La Fédération nationale des enseignants(Fenprof) a critiqué les récentes déclarations d'André Ventura, leader de la Chega, qui a lu au parlement une liste de noms d'enfants immigrés inscrits dans une école de Lisbonne, suggérant qu'ils avaient été privilégiés par rapport aux enfants de nationalité portugaise, une idée reprise ensuite par la députée Rita Matias sur les médias sociaux.

Le principal syndicat représentant les enseignants condamne "les discours de haine et le racisme" et cite les critères d'admission définis par la loi pour démontrer que "l'accusation d'accès privilégié des enfants d'immigrés ou des descendants d'immigrés est fausse".

"Les enfants, leurs noms et leurs identités ne peuvent faire l'objet de discours et de commentaires xénophobes, que ce soit à l'Assemblée nationale ou sur les médias sociaux.
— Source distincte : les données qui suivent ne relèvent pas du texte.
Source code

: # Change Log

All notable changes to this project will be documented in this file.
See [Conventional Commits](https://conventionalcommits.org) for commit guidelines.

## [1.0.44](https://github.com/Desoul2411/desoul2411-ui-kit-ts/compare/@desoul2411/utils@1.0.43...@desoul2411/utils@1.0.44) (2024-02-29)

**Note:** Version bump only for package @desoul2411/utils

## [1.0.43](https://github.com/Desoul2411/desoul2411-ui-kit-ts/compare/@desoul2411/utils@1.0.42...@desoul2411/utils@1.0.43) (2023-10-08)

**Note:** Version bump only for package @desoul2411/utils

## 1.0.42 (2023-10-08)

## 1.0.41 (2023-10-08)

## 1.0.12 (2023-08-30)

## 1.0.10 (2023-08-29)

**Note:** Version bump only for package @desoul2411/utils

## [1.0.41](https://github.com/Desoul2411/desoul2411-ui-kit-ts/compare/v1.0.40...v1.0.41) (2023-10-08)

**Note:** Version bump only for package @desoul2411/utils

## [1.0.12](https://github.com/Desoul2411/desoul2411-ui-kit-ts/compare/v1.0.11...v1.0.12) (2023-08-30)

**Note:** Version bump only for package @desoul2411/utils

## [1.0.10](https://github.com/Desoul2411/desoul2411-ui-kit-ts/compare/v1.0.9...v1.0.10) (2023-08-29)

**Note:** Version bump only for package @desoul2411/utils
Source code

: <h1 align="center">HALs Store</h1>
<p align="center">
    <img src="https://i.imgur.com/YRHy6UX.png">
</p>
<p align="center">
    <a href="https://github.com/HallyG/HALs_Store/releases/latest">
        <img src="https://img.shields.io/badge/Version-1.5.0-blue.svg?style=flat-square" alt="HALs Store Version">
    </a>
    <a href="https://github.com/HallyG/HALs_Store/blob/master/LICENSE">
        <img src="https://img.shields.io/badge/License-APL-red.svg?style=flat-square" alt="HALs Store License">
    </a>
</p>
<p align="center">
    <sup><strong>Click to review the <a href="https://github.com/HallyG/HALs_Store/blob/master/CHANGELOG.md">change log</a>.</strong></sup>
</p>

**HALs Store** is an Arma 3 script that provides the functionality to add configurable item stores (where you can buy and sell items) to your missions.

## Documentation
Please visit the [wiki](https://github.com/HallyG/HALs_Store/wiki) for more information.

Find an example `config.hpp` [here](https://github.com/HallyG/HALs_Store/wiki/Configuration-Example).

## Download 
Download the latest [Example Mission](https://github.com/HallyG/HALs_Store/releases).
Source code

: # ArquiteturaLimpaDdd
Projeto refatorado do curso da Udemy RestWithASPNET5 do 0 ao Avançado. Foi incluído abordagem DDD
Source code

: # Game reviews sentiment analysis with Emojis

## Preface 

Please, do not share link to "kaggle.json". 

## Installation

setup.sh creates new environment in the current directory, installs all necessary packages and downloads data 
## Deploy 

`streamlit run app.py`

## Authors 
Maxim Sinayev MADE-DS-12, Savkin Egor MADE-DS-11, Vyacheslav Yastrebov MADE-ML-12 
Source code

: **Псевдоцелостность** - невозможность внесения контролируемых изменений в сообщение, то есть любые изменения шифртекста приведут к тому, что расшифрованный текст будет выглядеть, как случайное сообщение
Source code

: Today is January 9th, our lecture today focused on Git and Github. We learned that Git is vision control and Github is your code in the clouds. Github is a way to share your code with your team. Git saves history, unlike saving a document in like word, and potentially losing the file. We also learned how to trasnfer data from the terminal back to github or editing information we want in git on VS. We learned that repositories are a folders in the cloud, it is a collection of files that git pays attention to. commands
La divulgation inappropriée des noms des enfants vise à alimenter la discrimination et les discours de haine, en créant des murs et des barrières qui nous opposent à eux, en validant les actes racistes et xénophobes, et en violant les droits fondamentaux inscrits dans la Constitution portugaise", critique la Fenprof, qui compte environ 50 000 membres.

Lorsqu'il n'y a pas assez de places pour tout le monde, les critères d'admission au système préscolaire public donnent la priorité aux enfants qui atteignent l'âge de cinq et quatre ans avant le 31 décembre.

Ensuite, la loi stipule que les enfants qui ont trois ans avant le 15 septembre sont admis, et enfin ceux qui ont trois ans entre la mi-septembre et le 31 décembre.

Lorsqu'il y a deux enfants du même âge, le départage se fait en donnant la priorité aux enfants ayant des besoins éducatifs spécifiques et, ensuite, aux enfants dont les mères et les pères sont des étudiants mineurs. La troisième priorité est accordée aux enfants dont les frères et sœurs fréquentent la même école.

Viennent ensuite les enfants les plus pauvres : d'abord ceux qui habitent dans le quartier de l'école, puis ceux dont les parents travaillent dans la zone de recrutement de l'école. Viennent ensuite ceux qui habitent dans le quartier de l'école ou dont les parents travaillent dans le quartier. La liste prioritaire se termine par les enfants plus âgés, "en comptant leur âge, à cette fin, successivement en années, en mois et en jours", précise la loi.

Citant la législation, la Fenprof souligne que "l'accusation d'accès privilégié des enfants immigrés ou des enfants d'immigrés est fausse" et demande au gouvernement de se conformer à la Constitution en augmentant l'offre en matière d'enseignement préscolaire et de garde d'enfants.